SELECTED PASSAGE:
Ripley's Bureau of Investigation is a series of children's fiction books published by Ripley Publishing in the United States and distributed by Random House in the United Kingdom and Icewater Press in Australia. It consists of eight published books. Two later books in the series, Danger Underground and Haunted Hotel, remained unpublished until they recently appeared exclusively on the children's reading app, Pickatale. The series was intended to have twelve books in total, but it discontinued, likely due to low sales.

The series follows seven extraordinary pupils at the fictional 'Ripley High', based on "Ripley's Believe it or Not!" founder Robert Ripley's real-life mansion on a private island in Long Island Sound on the East Coast of the United States. In the books Robert Ripley is represented by a supercomputer. The chosen pupils, each with unique powers and skills, form the Ripley's Bureau of Investigation, tasked with investigating unusual stories and facts around the world.

WRITTEN TASK A: In the listing below, turn the part that opens with the line containing "scientific name: Impatiens glandulifera" and closes with the line containing "scientific name: Mikania scandens" into a JSON list of strings, one string per line, with blank lines left out.

THE DATA:
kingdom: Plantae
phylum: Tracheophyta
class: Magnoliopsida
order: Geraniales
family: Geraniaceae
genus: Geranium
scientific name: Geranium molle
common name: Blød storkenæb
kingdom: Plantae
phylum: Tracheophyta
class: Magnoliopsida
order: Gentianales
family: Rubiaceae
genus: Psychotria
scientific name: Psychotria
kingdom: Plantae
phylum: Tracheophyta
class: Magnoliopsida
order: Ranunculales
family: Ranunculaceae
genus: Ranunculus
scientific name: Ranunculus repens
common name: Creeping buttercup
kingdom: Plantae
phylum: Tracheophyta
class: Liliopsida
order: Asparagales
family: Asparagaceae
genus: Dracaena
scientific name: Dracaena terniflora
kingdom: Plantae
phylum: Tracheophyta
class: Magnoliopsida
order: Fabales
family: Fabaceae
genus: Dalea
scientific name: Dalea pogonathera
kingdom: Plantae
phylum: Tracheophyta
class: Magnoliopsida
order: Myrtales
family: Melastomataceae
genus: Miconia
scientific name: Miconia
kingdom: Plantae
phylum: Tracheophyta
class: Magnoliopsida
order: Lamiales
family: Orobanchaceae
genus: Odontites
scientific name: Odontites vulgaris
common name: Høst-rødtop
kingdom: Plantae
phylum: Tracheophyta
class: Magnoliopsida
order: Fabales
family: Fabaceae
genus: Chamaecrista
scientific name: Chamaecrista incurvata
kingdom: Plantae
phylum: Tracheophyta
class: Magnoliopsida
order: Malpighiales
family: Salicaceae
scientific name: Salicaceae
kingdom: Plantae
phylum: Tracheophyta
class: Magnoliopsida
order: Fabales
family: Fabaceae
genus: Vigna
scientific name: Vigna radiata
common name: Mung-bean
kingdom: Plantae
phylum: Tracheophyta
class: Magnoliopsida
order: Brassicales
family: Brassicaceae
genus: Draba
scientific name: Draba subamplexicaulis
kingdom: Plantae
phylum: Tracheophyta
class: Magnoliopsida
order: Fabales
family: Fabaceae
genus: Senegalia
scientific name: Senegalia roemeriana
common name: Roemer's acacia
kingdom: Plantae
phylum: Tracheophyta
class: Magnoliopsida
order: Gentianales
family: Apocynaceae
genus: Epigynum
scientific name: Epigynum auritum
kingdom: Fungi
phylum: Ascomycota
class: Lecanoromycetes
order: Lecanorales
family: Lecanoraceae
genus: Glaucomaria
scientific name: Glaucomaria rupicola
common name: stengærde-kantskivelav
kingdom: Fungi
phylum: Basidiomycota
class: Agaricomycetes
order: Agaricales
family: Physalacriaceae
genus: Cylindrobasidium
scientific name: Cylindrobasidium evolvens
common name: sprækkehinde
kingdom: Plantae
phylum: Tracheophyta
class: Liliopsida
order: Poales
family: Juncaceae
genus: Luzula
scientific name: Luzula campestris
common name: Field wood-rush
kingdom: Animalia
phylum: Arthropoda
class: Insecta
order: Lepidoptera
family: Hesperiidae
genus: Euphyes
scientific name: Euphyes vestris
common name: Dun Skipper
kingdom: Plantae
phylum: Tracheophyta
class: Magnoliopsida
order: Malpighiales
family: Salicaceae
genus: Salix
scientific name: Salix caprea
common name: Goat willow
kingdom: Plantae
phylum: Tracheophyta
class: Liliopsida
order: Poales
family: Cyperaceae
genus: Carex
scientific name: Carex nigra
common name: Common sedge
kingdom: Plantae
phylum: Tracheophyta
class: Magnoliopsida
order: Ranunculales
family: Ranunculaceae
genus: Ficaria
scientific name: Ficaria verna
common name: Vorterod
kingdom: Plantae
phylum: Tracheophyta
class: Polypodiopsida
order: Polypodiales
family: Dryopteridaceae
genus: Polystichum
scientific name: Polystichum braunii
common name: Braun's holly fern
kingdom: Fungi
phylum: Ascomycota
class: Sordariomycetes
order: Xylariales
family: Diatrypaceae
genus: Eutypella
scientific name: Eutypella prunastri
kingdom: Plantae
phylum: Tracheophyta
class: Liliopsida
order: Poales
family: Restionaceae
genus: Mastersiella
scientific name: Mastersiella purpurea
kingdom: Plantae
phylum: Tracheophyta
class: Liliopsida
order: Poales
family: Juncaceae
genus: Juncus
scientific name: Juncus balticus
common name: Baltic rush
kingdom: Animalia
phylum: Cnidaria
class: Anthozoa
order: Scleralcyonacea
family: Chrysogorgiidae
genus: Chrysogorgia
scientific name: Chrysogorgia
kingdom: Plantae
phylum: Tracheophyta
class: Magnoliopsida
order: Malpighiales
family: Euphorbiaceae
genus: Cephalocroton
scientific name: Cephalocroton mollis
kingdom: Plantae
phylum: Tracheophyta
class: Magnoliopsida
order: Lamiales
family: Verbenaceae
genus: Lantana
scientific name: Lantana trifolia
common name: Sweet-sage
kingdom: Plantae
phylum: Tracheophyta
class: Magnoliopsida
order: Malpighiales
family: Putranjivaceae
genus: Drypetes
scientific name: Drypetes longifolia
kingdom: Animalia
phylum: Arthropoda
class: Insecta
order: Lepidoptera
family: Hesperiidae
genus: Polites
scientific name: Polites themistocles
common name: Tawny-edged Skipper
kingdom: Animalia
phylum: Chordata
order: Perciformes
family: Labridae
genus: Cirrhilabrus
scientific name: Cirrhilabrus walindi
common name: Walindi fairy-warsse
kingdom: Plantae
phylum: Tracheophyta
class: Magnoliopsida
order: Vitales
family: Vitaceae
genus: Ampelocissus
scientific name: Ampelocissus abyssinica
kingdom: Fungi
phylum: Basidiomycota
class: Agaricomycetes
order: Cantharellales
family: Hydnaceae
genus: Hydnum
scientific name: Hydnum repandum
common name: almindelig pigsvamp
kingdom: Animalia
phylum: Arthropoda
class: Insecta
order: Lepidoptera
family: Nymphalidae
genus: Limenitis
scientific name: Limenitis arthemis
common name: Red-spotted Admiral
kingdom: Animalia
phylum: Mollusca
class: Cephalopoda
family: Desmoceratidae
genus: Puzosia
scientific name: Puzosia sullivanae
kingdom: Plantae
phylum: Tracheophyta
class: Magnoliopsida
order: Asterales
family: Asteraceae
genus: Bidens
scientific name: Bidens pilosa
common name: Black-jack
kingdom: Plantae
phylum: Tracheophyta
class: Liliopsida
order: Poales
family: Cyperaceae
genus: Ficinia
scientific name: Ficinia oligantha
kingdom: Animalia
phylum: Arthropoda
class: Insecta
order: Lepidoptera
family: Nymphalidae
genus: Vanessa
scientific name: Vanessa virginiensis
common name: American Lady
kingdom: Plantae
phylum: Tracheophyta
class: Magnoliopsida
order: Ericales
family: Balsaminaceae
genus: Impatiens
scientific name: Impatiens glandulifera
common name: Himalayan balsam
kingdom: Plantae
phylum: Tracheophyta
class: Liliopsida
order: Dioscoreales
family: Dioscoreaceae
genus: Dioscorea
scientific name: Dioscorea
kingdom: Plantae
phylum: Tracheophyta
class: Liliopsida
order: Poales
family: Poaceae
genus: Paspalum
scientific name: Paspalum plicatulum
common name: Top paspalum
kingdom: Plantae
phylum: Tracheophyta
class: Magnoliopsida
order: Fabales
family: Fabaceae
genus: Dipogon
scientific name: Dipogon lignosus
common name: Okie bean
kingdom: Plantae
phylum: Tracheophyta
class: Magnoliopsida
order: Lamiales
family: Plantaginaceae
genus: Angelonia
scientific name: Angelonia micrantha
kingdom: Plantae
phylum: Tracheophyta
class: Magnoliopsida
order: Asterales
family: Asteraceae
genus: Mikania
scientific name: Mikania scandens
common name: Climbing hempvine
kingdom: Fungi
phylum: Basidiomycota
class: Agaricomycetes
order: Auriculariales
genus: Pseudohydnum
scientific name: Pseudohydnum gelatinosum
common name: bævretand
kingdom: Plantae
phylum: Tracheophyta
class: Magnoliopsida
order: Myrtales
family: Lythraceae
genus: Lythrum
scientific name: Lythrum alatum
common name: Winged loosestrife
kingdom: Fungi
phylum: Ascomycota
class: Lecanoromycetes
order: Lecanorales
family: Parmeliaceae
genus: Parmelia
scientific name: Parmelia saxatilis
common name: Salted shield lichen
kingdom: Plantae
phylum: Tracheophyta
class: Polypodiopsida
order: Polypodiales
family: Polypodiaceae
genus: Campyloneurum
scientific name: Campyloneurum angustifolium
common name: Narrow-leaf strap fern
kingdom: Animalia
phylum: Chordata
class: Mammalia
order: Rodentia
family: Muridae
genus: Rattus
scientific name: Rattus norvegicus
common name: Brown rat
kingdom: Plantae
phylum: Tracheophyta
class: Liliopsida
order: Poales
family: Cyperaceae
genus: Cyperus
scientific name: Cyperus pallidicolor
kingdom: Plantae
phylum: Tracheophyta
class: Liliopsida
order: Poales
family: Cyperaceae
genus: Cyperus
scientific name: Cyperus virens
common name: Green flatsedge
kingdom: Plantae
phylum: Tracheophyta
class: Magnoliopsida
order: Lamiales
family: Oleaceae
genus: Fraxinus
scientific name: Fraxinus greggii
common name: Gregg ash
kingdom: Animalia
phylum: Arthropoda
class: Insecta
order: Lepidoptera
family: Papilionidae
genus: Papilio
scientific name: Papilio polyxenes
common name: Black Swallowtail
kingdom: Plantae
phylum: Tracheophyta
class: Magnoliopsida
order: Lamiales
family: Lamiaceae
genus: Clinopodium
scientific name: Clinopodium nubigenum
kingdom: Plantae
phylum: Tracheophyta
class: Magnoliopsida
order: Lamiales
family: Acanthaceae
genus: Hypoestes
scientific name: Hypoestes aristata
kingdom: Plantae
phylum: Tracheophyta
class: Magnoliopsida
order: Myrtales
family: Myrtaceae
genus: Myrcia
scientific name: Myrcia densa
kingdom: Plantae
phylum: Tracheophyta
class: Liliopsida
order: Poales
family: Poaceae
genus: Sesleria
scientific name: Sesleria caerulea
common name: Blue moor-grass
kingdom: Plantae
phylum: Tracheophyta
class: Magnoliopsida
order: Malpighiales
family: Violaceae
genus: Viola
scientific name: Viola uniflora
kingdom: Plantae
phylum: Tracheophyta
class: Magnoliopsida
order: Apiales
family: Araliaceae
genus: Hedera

WRITTEN TASK B: Do these statements agree with the passage on the Ripley's Bureau of Investigation book series? Answer yes or no for each, and quote the words from the passage that decide it. (i) The series was planned to run to twelve books. (ii) Danger Underground came out as a printed book from Ripley Publishing. (iii) In the books, Robert Ripley appears as a supercomputer.

TASK RESPONSE A:
[
  "scientific name: Impatiens glandulifera",
  "common name: Himalayan balsam",
  "kingdom: Plantae",
  "phylum: Tracheophyta",
  "class: Liliopsida",
  "order: Dioscoreales",
  "family: Dioscoreaceae",
  "genus: Dioscorea",
  "scientific name: Dioscorea",
  "kingdom: Plantae",
  "phylum: Tracheophyta",
  "class: Liliopsida",
  "order: Poales",
  "family: Poaceae",
  "genus: Paspalum",
  "scientific name: Paspalum plicatulum",
  "common name: Top paspalum",
  "kingdom: Plantae",
  "phylum: Tracheophyta",
  "class: Magnoliopsida",
  "order: Fabales",
  "family: Fabaceae",
  "genus: Dipogon",
  "scientific name: Dipogon lignosus",
  "common name: Okie bean",
  "kingdom: Plantae",
  "phylum: Tracheophyta",
  "class: Magnoliopsida",
  "order: Lamiales",
  "family: Plantaginaceae",
  "genus: Angelonia",
  "scientific name: Angelonia micrantha",
  "kingdom: Plantae",
  "phylum: Tracheophyta",
  "class: Magnoliopsida",
  "order: Asterales",
  "family: Asteraceae",
  "genus: Mikania",
  "scientific name: Mikania scandens"
]

TASK RESPONSE B:
(i) Yes: "The series was intended to have twelve books in total"
(ii) No: "Two later books in the series, Danger Underground and Haunted Hotel, remained unpublished until they recently appeared exclusively on the children's reading app, Pickatale."
(iii) Yes: "In the books Robert Ripley is represented by a supercomputer."